- [PAGE EXTRACT]:
Common Use Cases for SOC for Different Sec teams

On February 18, 2020

Use Cases help an organization to more efficiently identify and manage common reiterative events and function, as well to identify a particular situation for a product or service where they can be utilized efficiently. A common use case deployment process follows like this :

  • Understand Business Objective : The first step to creating a use case for SOC is to understand the primary objectives of the business.
  • Document Problem Statement : Problem statement of the SOC needs to be documented properly & illustrated so that can be used to formulate specific solutions.
  • Define Use Cases : Define Use cases so that they can be used in system analysis to identify, clarify & organize system requirements.
  • Generate Requirement Statement : Create a list of requirements statement which are needed for the SOC architecture.
  • Prioritize Objective : Properly prioritize the issues that need to be addressed and evaluated.

- [DATA EXTRACT]:

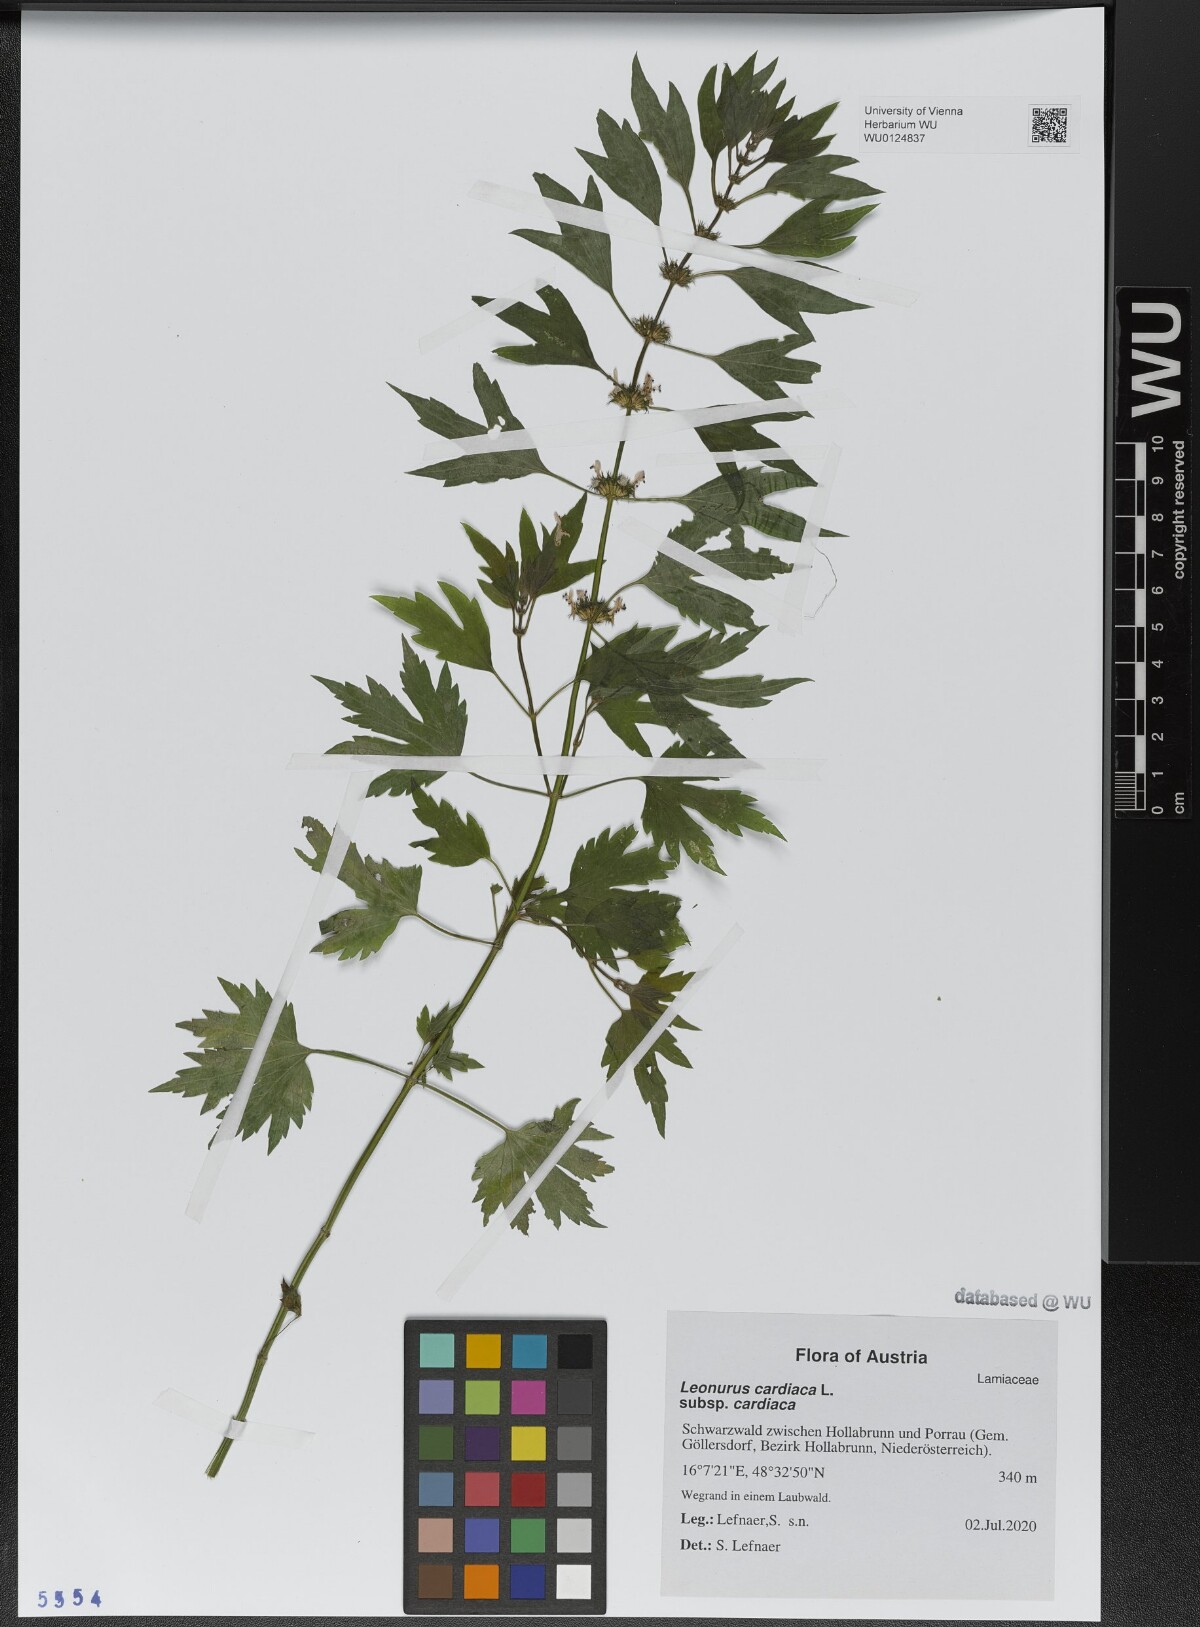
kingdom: Plantae
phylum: Tracheophyta
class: Magnoliopsida
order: Lamiales
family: Lamiaceae
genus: Leonurus
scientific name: Leonurus cardiaca
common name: Motherwort
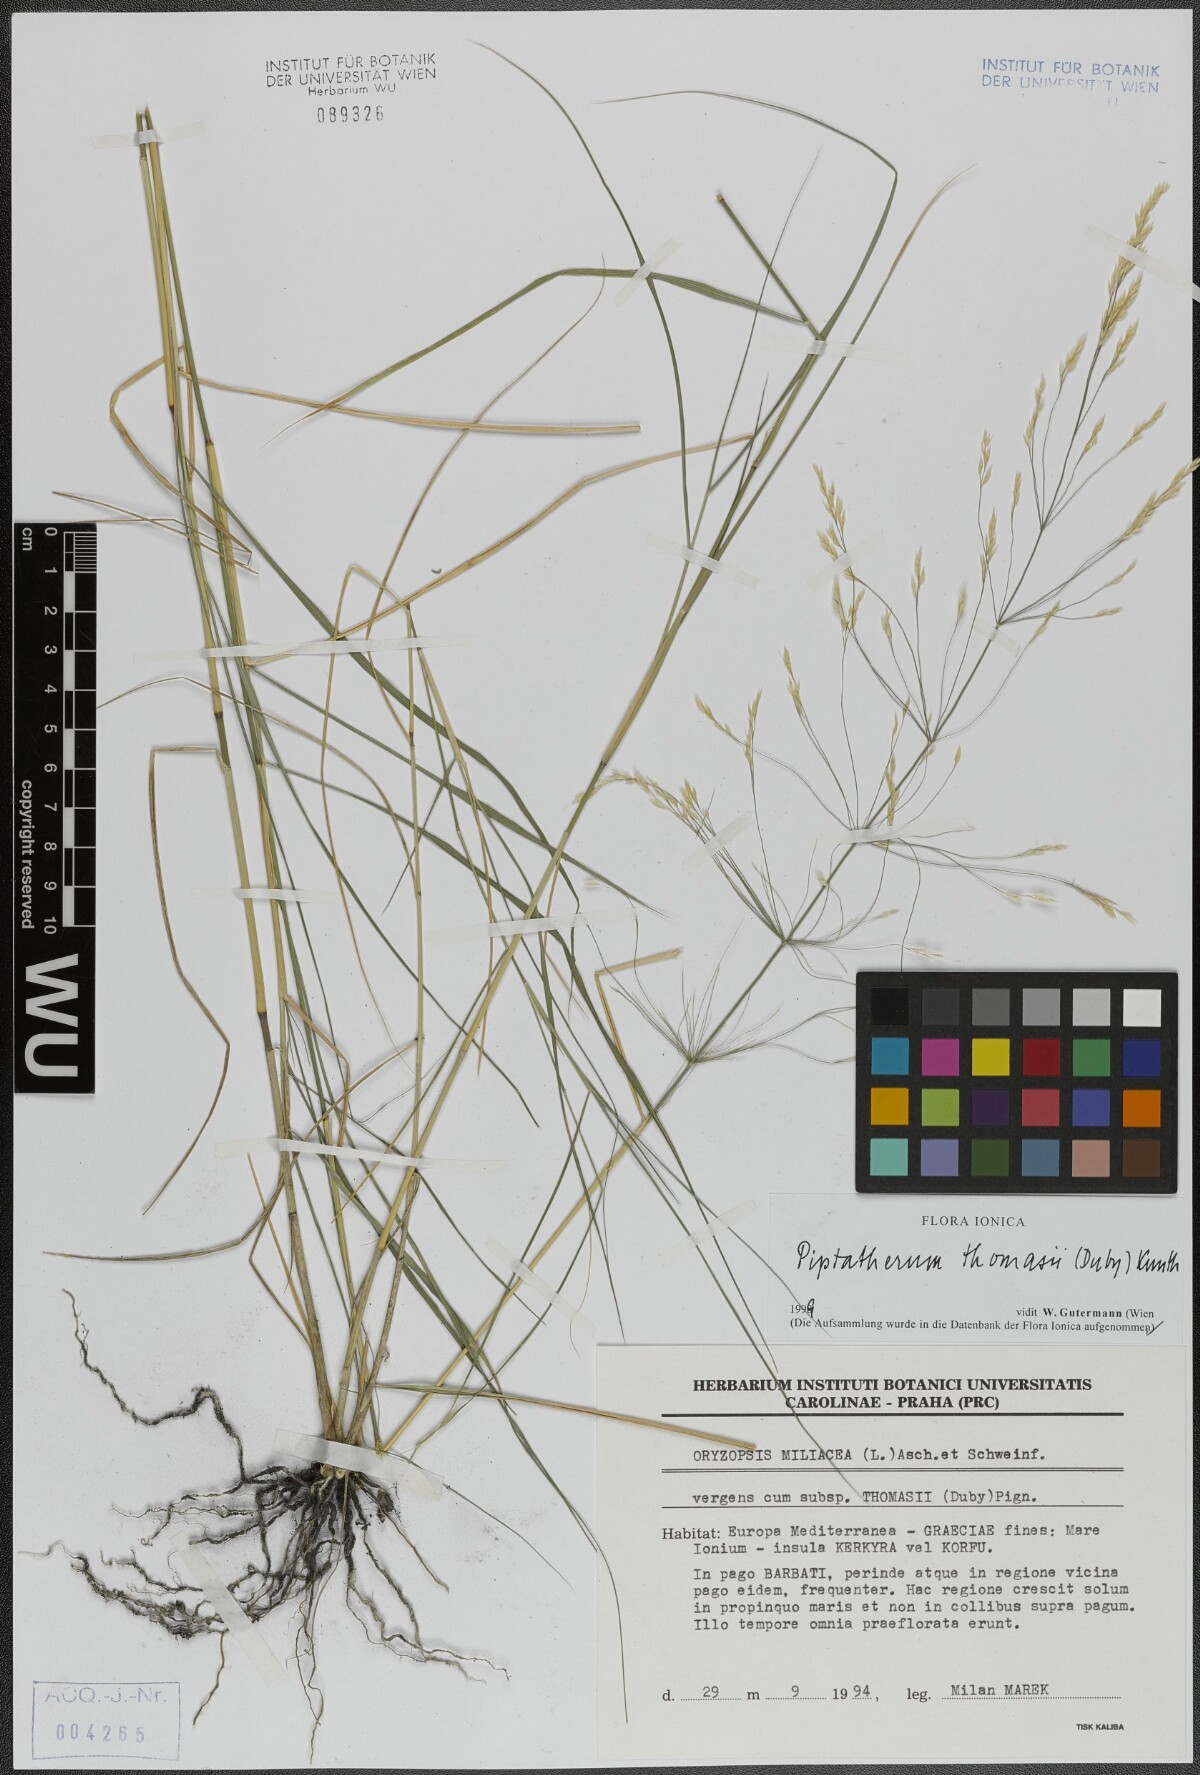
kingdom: Plantae
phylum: Tracheophyta
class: Liliopsida
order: Poales
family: Poaceae
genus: Oloptum
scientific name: Oloptum thomasii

- [TASKS FOR THIS EXERCISE]:
**1.** Reproduce the part of the SOC use case page above between "On February 18, 2020" and "the SOC architecture.", inclusive.
**2.** Answer these questions from the SOC use case page above:
(a) On what date was the page posted?
(b) According to the page, what is the first step to creating a use case for SOC?
(c) In the "Generate Requirement Statement" step, what list is created?

- [RESPONSES TO THE TASKS]:
**1.**
On February 18, 2020

Use Cases help an organization to more efficiently identify and manage common reiterative events and function, as well to identify a particular situation for a product or service where they can be utilized efficiently. A common use case deployment process follows like this :

  • Understand Business Objective : The first step to creating a use case for SOC is to understand the primary objectives of the business.
  • Document Problem Statement : Problem statement of the SOC needs to be documented properly & illustrated so that can be used to formulate specific solutions.
  • Define Use Cases : Define Use cases so that they can be used in system analysis to identify, clarify & organize system requirements.
  • Generate Requirement Statement : Create a list of requirements statement which are needed for the SOC architecture.

**2.**
(a) February 18, 2020.
(b) Understanding the primary objectives of the business.
(c) A list of the requirements statements needed for the SOC architecture.